## Supplied data
—————

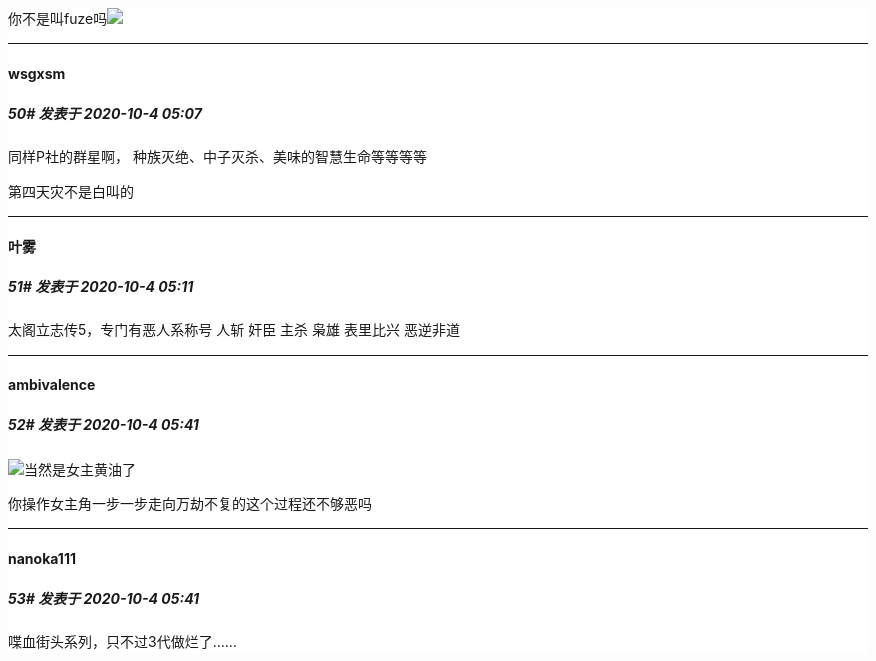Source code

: 你不是叫fuze吗<img src="https://static.saraba1st.com/image/smiley/face2017/035.png" referrerpolicy="no-referrer">







-----

####  wsgxsm  
##### 50#       发表于 2020-10-4 05:07




同样P社的群星啊， 种族灭绝、中子灭杀、美味的智慧生命等等等等


第四天灾不是白叫的







-----

####  叶雾  
##### 51#       发表于 2020-10-4 05:11




太阁立志传5，专门有恶人系称号 人斩 奸臣 主杀 枭雄 表里比兴 恶逆非道 







-----

####  ambivalence  
##### 52#       发表于 2020-10-4 05:41



<img src="https://static.saraba1st.com/image/smiley/carton2017/001.png" referrerpolicy="no-referrer">当然是女主黄油了

你操作女主角一步一步走向万劫不复的这个过程还不够恶吗







-----

####  nanoka111  
##### 53#       发表于 2020-10-4 05:41




喋血街头系列，只不过3代做烂了……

—————

## Exercise instructions
Lines containing the word "image": say how many there are in the material, with no other text.

## Solution to this problem
2